**Assignment**
Could you swap "Werbebanner" for "Werbegrafik" everywhere in the material below and give all of its lines back otherwise unchanged, leaving out the pictures?

**Data records**
---*---
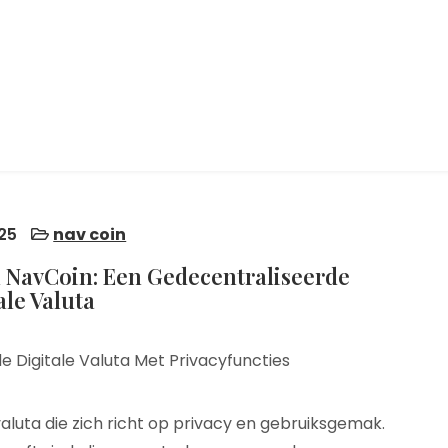
25
nav coin
n NavCoin: Een Gedecentraliseerde
ale Valuta
 Digitale Valuta Met Privacyfuncties
aluta die zich richt op privacy en gebruiksgemak.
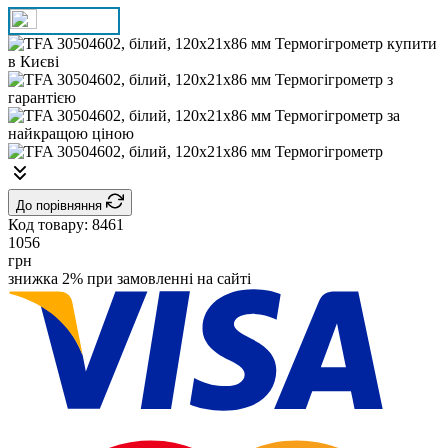
До порівняння
Код товару:
8461
1056
грн
знижка 2% при замовленні на сайті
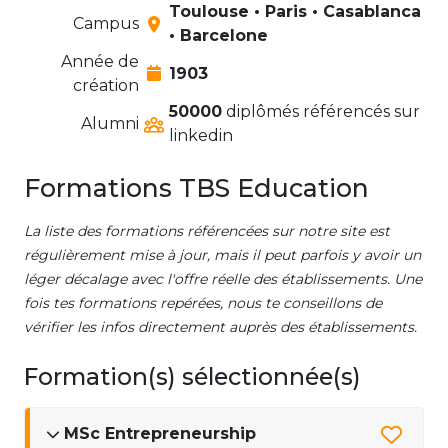
Toulouse • Paris • Casablanca
Campus
• Barcelone
Année de
1903
création
50000
diplômés référencés sur
Alumni
linkedin
Formations TBS Education
La liste des formations référencées sur notre site est
régulièrement mise à jour, mais il peut parfois y avoir un
léger décalage avec l'offre réelle des établissements. Une
fois tes formations repérées, nous te conseillons de
vérifier les infos directement auprès des établissements.
Formation(s) sélectionnée(s)
MSc Entrepreneurship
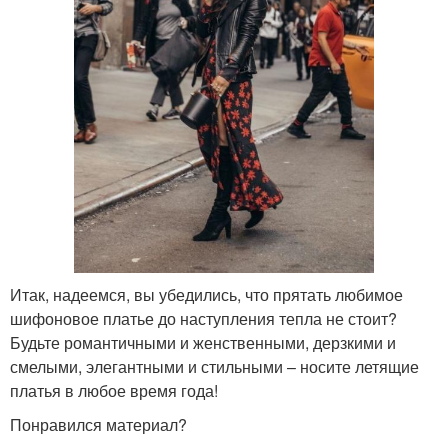
Итак, надеемся, вы убедились, что прятать любимое
шифоновое платье до наступления тепла не стоит?
Будьте романтичными и женственными, дерзкими и
смелыми, элегантными и стильными – носите летящие
платья в любое время года!
Понравился материал?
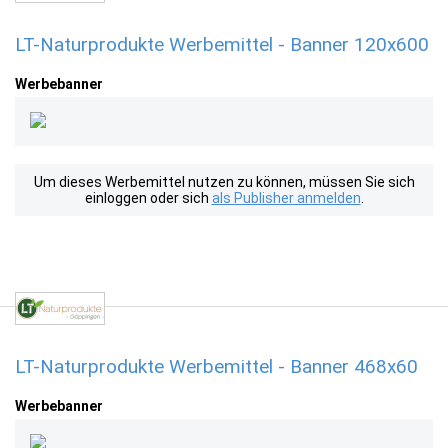
LT-Naturprodukte Werbemittel - Banner 120x600
Werbebanner
Um dieses Werbemittel nutzen zu können, müssen Sie sich
einloggen oder sich
als Publisher anmelden
.
LT-Naturprodukte Werbemittel - Banner 468x60
Werbebanner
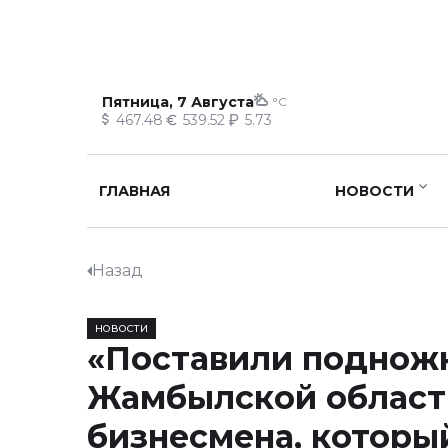
Пятница, 7 Августа
°C
467.48
539.52
5.73
ГЛАВНАЯ
НОВОСТИ
Назад
НОВОСТИ
«Поставили подножк
Жамбылской област
бизнесмена, которы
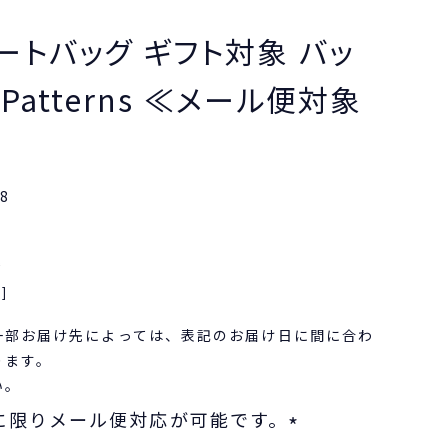
ートバッグ ギフト対象 バッ
. Patterns ≪メール便対象
8
込
]
一部お届け先によっては、表記のお届け日に間に合わ
ります。
い。
に限りメール便対応が可能です。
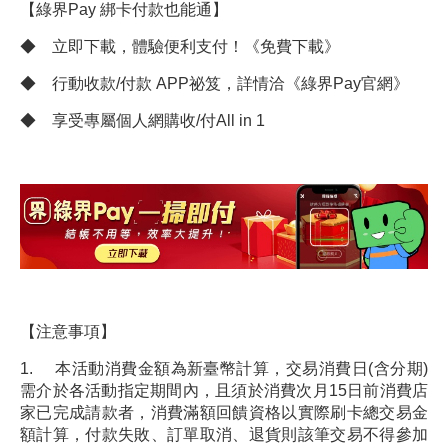
【綠界Pay 綁卡付款也能通】
◆ 立即下載，體驗便利支付！《免費下載》
◆ 行動收款/付款 APP祕笈，詳情洽《綠界Pay官網》
◆ 享受專屬個人網購收/付All in 1
【注意事項】
1. 本活動消費金額為新臺幣計算，交易消費日(含分期)
需介於各活動指定期間內，且須於消費次月15日前消費店
家已完成請款者，消費滿額回饋資格以實際刷卡總交易金
額計算，付款失敗、訂單取消、退貨則該筆交易不得參加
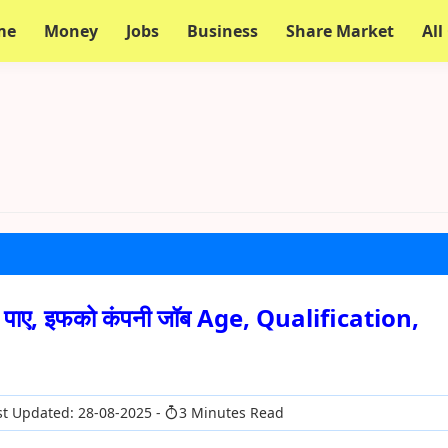
me
Money
Jobs
Business
Share Market
All
से पाए, इफको कंपनी जॉब Age, Qualification,
t Updated: 28-08-2025
3 Minutes Read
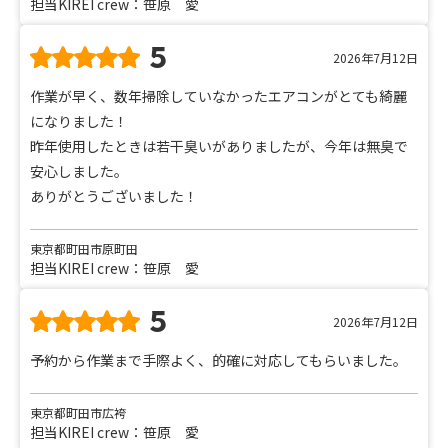
担当KIREI crew：笹原 愛
5
2026年7月12日
作業が早く、数年掃除していなかったエアコンがとても綺麗
になりました！
昨年使用したときは若干臭いがありましたが、今年は無臭で
安心しました。
ありがとうございました！
東京都町田市原町田
担当KIREI crew：笹原 愛
5
2026年7月12日
予約から作業まで手際よく、的確に対応してもらいました。
東京都町田市広袴
担当KIREI crew：笹原 愛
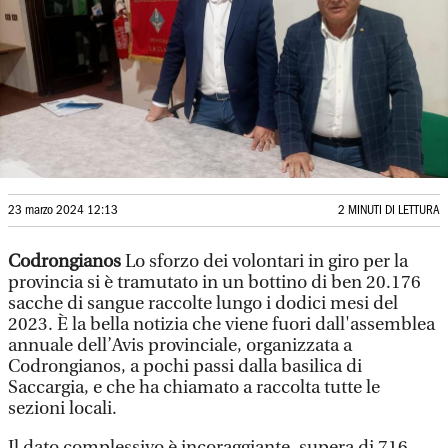
23 marzo 2024 12:13
2 MINUTI DI LETTURA
Codrongianos
Lo sforzo dei volontari in giro per la
provincia si è tramutato in un bottino di ben 20.176
sacche di sangue raccolte lungo i dodici mesi del
2023. È la bella notizia che viene fuori dall'assemblea
annuale dell’Avis provinciale, organizzata a
Codrongianos, a pochi passi dalla basilica di
Saccargia, e che ha chiamato a raccolta tutte le
sezioni locali.
Il dato complessivo è incoraggiante, supera di 716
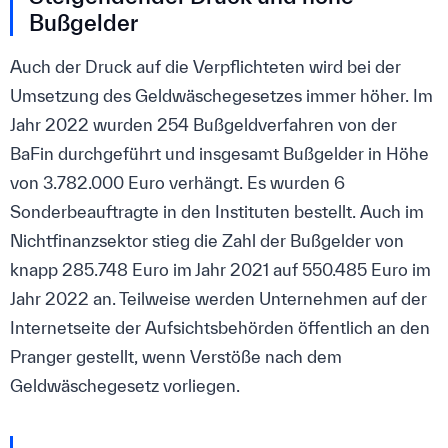
Bußgelder
Auch der Druck auf die Verpflichteten wird bei der
Umsetzung des Geldwäschegesetzes immer höher. Im
Jahr 2022 wurden 254 Bußgeldverfahren von der
BaFin durchgeführt und insgesamt Bußgelder in Höhe
von 3.782.000 Euro verhängt. Es wurden 6
Sonderbeauftragte in den Instituten bestellt. Auch im
Nichtfinanzsektor stieg die Zahl der Bußgelder von
knapp 285.748 Euro im Jahr 2021 auf 550.485 Euro im
Jahr 2022 an. Teilweise werden Unternehmen auf der
Internetseite der Aufsichtsbehörden öffentlich an den
Pranger gestellt, wenn Verstöße nach dem
Geldwäschegesetz vorliegen.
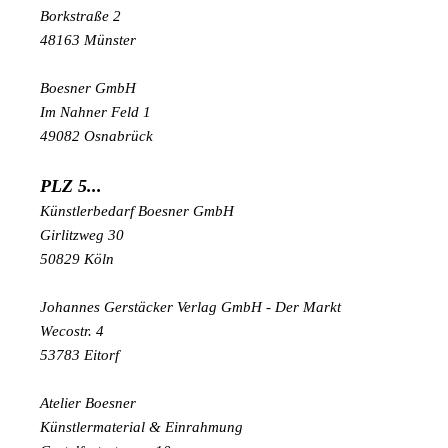
Borkstraße 2
48163 Münster
Boesner GmbH
Im Nahner Feld 1
49082 Osnabrück
PLZ 5...
Künstlerbedarf Boesner GmbH
Girlitzweg 30
50829 Köln
Johannes Gerstäcker Verlag GmbH - Der Markt
Wecostr. 4
53783 Eitorf
Atelier Boesner
Künstlermaterial & Einrahmung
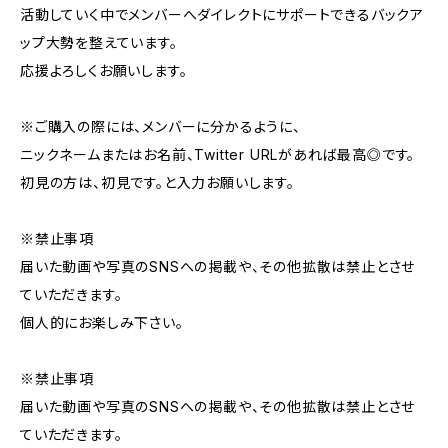
活動していく中でメンバーへダイレクトにサポートできるバックア
ップ大勢を整えています。
応援よろしくお願いします。
※ご購入の際には、メンバーに分かるように、
ニックネームまたはお名前、Twitter URLがあれば最高◎です。
初見の方は、初見です。と入力お願いします。
※禁止事項
届いた動画や写真のSNSへの掲載や、その他拡散は禁止とさせ
ていただきます。
個人的にお楽しみ下さい。
※禁止事項
届いた動画や写真のSNSへの掲載や、その他拡散は禁止とさせ
ていただきます。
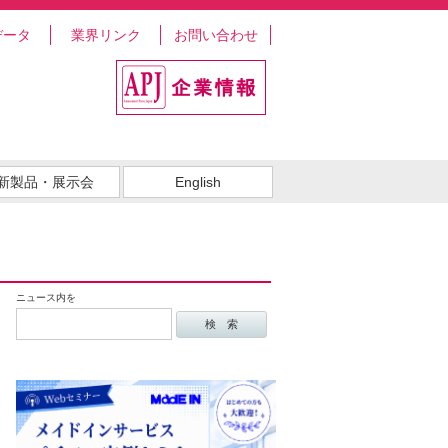
データ
業界リンク
お問い合わせ
新製品・展示会
English
ニュース内を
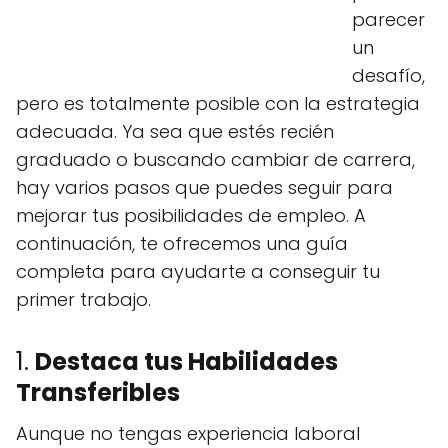
parecer
un
desafío,
pero es totalmente posible con la estrategia
adecuada. Ya sea que estés recién
graduado o buscando cambiar de carrera,
hay varios pasos que puedes seguir para
mejorar tus posibilidades de empleo. A
continuación, te ofrecemos una guía
completa para ayudarte a conseguir tu
primer trabajo.
1.
Destaca tus Habilidades
Transferibles
Aunque no tengas experiencia laboral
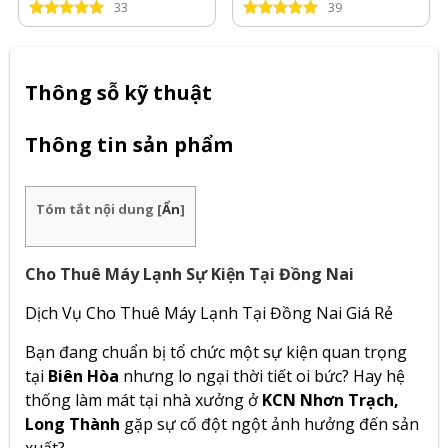
33
39
Thông sỗ kỹ thuật
Thông tin sản phẩm
Tóm tắt nội dung
[
Ẩn
]
Cho Thuê Máy Lạnh Sự Kiện Tại Đồng Nai
Dịch Vụ Cho Thuê Máy Lạnh Tại Đồng Nai Giá Rẻ
Bạn đang chuẩn bị tổ chức một sự kiện quan trọng
tại
Biên Hòa
nhưng lo ngại thời tiết oi bức? Hay hệ
thống làm mát tại nhà xưởng ở
KCN Nhơn Trạch,
Long Thành
gặp sự cố đột ngột ảnh hưởng đến sản
xuất?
---*---
**Completed task**
25
nav coin
n NavCoin: Een Gedecentraliseerde
ale Valuta
 Digitale Valuta Met Privacyfuncties
aluta die zich richt op privacy en gebruiksgemak.
До порівняння
Код товару:
8461
1056
грн
знижка 2% при замовленні на сайті
Toulouse • Paris • Casablanca
Campus
• Barcelone
Année de
1903
création
50000
diplômés référencés sur
Alumni
linkedin
Formations TBS Education
La liste des formations référencées sur notre site est
régulièrement mise à jour, mais il peut parfois y avoir un
léger décalage avec l'offre réelle des établissements. Une
fois tes formations repérées, nous te conseillons de
vérifier les infos directement auprès des établissements.
Formation(s) sélectionnée(s)
MSc Entrepreneurship
Итак, надеемся, вы убедились, что прятать любимое
шифоновое платье до наступления тепла не стоит?
Будьте романтичными и женственными, дерзкими и
смелыми, элегантными и стильными – носите летящие
платья в любое время года!
Понравился материал?
LT-Naturprodukte Werbemittel - Banner 120x600
Werbegrafik
Um dieses Werbemittel nutzen zu können, müssen Sie sich
einloggen oder sich
als Publisher anmelden
.
LT-Naturprodukte Werbemittel - Banner 468x60
Werbegrafik
Пятница, 7 Августа
°C
467.48
539.52
5.73
ГЛАВНАЯ
НОВОСТИ
Назад
НОВОСТИ
«Поставили подножк
Жамбылской област
бизнесмена, которы
ートバッグ ギフト対象 バッ
. Patterns ≪メール便対象
8
込
]
一部お届け先によっては、表記のお届け日に間に合わ
ります。
い。
に限りメール便対応が可能です。
【綠界Pay 綁卡付款也能通】
◆ 立即下載，體驗便利支付！《免費下載》
◆ 行動收款/付款 APP祕笈，詳情洽《綠界Pay官網》
◆ 享受專屬個人網購收/付All in 1
【注意事項】
1. 本活動消費金額為新臺幣計算，交易消費日(含分期)
需介於各活動指定期間內，且須於消費次月15日前消費店
家已完成請款者，消費滿額回饋資格以實際刷卡總交易金
額計算，付款失敗、訂單取消、退貨則該筆交易不得參加
me
Money
Jobs
Business
Share Market
All
से पाए, इफको कंपनी जॉब Age, Qualification,
t Updated: 28-08-2025
3 Minutes Read
担当KIREI crew：笹原 愛
5
2026年7月12日
作業が早く、数年掃除していなかったエアコンがとても綺麗
になりました！
昨年使用したときは若干臭いがありましたが、今年は無臭で
安心しました。
ありがとうございました！
東京都町田市原町田
担当KIREI crew：笹原 愛
5
2026年7月12日
予約から作業まで手際よく、的確に対応してもらいました。
東京都町田市広袴
担当KIREI crew：笹原 愛
23 marzo 2024 12:13
2 MINUTI DI LETTURA
Codrongianos
Lo sforzo dei volontari in giro per la
provincia si è tramutato in un bottino di ben 20.176
sacche di sangue raccolte lungo i dodici mesi del
2023. È la bella notizia che viene fuori dall'assemblea
annuale dell’Avis provinciale, organizzata a
Codrongianos, a pochi passi dalla basilica di
Saccargia, e che ha chiamato a raccolta tutte le
sezioni locali.
Il dato complessivo è incoraggiante, supera di 716
Bußgelder
Auch der Druck auf die Verpflichteten wird bei der
Umsetzung des Geldwäschegesetzes immer höher. Im
Jahr 2022 wurden 254 Bußgeldverfahren von der
BaFin durchgeführt und insgesamt Bußgelder in Höhe
von 3.782.000 Euro verhängt. Es wurden 6
Sonderbeauftragte in den Instituten bestellt. Auch im
Nichtfinanzsektor stieg die Zahl der Bußgelder von
knapp 285.748 Euro im Jahr 2021 auf 550.485 Euro im
Jahr 2022 an. Teilweise werden Unternehmen auf der
Internetseite der Aufsichtsbehörden öffentlich an den
Pranger gestellt, wenn Verstöße nach dem
Geldwäschegesetz vorliegen.
Borkstraße 2
48163 Münster
Boesner GmbH
Im Nahner Feld 1
49082 Osnabrück
PLZ 5...
Künstlerbedarf Boesner GmbH
Girlitzweg 30
50829 Köln
Johannes Gerstäcker Verlag GmbH - Der Markt
Wecostr. 4
53783 Eitorf
Atelier Boesner
Künstlermaterial & Einrahmung
活動していく中でメンバーへダイレクトにサポートできるバックア
ップ大勢を整えています。
応援よろしくお願いします。
※ご購入の際には、メンバーに分かるように、
ニックネームまたはお名前、Twitter URLがあれば最高◎です。
初見の方は、初見です。と入力お願いします。
※禁止事項
届いた動画や写真のSNSへの掲載や、その他拡散は禁止とさせ
ていただきます。
個人的にお楽しみ下さい。
※禁止事項
届いた動画や写真のSNSへの掲載や、その他拡散は禁止とさせ
ていただきます。
データ
業界リンク
お問い合わせ
新製品・展示会
English
ニュース内を
parecer
un
desafío,
pero es totalmente posible con la estrategia
adecuada. Ya sea que estés recién
graduado o buscando cambiar de carrera,
hay varios pasos que puedes seguir para
mejorar tus posibilidades de empleo. A
continuación, te ofrecemos una guía
completa para ayudarte a conseguir tu
primer trabajo.
1.
Destaca tus Habilidades
Transferibles
Aunque no tengas experiencia laboral
33
39
Thông sỗ kỹ thuật
Thông tin sản phẩm
Tóm tắt nội dung
[
Ẩn
]
Cho Thuê Máy Lạnh Sự Kiện Tại Đồng Nai
Dịch Vụ Cho Thuê Máy Lạnh Tại Đồng Nai Giá Rẻ
Bạn đang chuẩn bị tổ chức một sự kiện quan trọng
tại
Biên Hòa
nhưng lo ngại thời tiết oi bức? Hay hệ
thống làm mát tại nhà xưởng ở
KCN Nhơn Trạch,
Long Thành
gặp sự cố đột ngột ảnh hưởng đến sản
xuất?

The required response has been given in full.